▶ **Activity**: Where in the listing does the word "your" appear? Report each line that holds it.

▶ **Supplied information**:
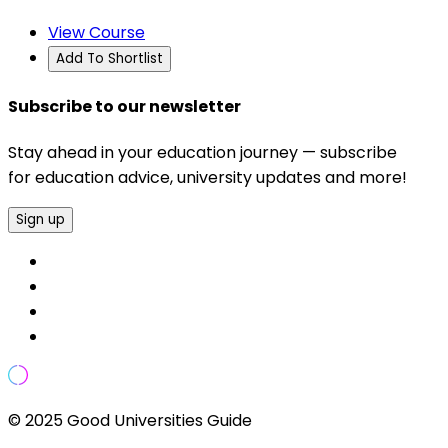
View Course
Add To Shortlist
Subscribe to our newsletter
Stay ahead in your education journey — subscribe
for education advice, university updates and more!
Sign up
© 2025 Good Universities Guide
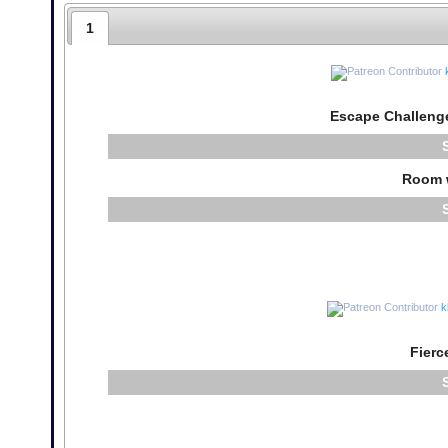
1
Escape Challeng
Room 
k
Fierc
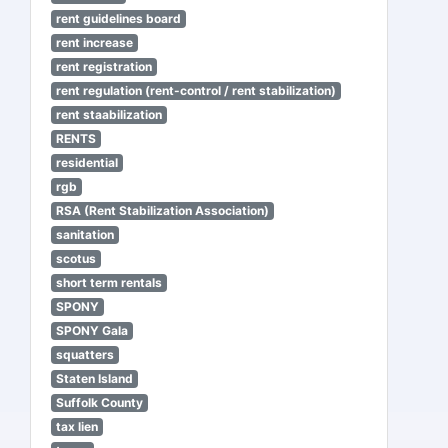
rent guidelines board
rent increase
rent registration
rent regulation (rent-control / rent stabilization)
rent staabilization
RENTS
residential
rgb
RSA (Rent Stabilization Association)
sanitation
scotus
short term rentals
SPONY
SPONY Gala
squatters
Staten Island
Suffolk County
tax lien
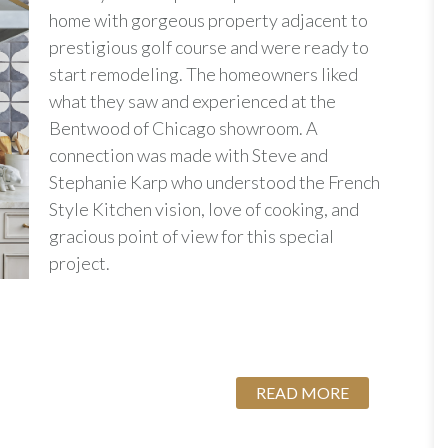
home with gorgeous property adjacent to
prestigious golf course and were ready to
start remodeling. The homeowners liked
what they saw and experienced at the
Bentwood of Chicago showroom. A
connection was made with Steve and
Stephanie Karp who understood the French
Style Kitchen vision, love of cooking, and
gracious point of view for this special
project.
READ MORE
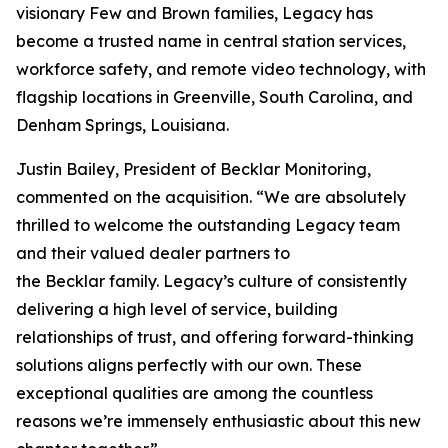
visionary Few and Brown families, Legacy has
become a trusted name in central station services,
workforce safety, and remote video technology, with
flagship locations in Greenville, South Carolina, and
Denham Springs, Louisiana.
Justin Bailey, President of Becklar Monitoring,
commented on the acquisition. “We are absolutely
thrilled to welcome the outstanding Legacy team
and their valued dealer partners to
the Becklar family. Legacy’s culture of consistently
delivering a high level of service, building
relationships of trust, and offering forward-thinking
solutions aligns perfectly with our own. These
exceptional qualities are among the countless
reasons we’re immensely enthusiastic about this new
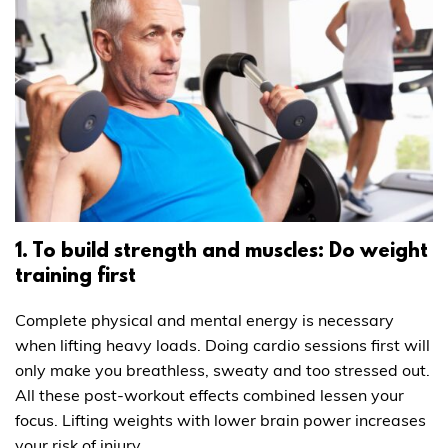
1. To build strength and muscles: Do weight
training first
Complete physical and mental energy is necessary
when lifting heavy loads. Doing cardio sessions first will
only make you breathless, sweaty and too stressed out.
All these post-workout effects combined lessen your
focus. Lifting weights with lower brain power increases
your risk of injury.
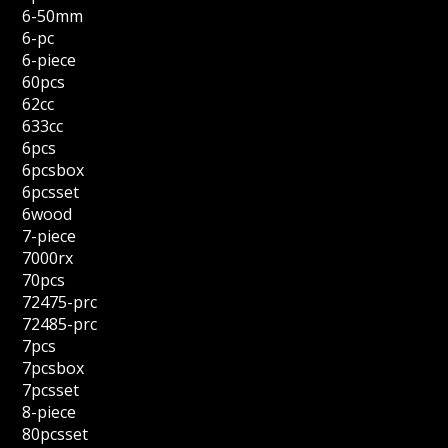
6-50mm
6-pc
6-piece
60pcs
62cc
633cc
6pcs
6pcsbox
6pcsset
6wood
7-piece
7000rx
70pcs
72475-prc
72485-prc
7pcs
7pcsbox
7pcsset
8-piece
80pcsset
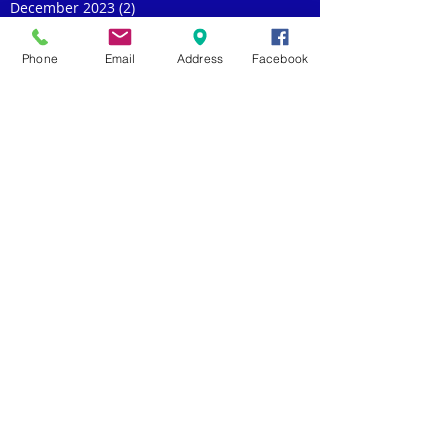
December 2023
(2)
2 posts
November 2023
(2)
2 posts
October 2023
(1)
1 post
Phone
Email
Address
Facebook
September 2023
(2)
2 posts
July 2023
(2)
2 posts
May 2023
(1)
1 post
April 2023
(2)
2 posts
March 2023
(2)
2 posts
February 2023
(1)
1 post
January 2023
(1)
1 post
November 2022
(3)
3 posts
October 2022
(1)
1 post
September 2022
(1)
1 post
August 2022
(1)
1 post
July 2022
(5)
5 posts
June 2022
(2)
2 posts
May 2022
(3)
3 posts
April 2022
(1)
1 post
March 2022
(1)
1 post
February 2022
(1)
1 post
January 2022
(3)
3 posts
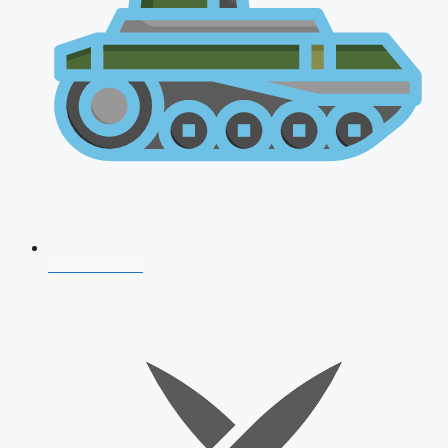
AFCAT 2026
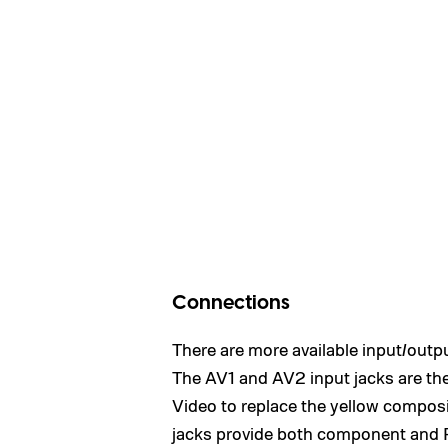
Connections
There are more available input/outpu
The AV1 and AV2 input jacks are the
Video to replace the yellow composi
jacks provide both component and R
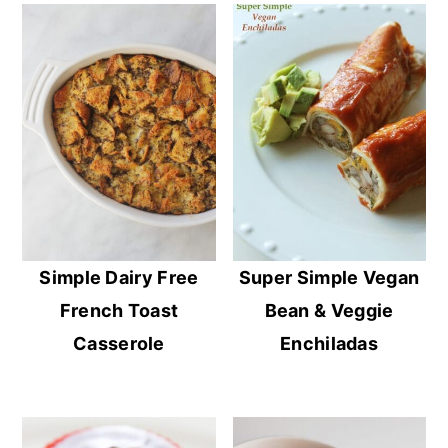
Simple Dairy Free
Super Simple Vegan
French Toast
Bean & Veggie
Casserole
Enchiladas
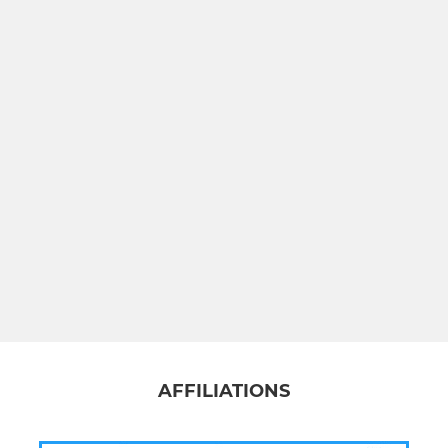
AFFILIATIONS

▶ **Reply**:
Stay ahead in your education journey — subscribe
All these post-workout effects combined lessen your
your risk of injury.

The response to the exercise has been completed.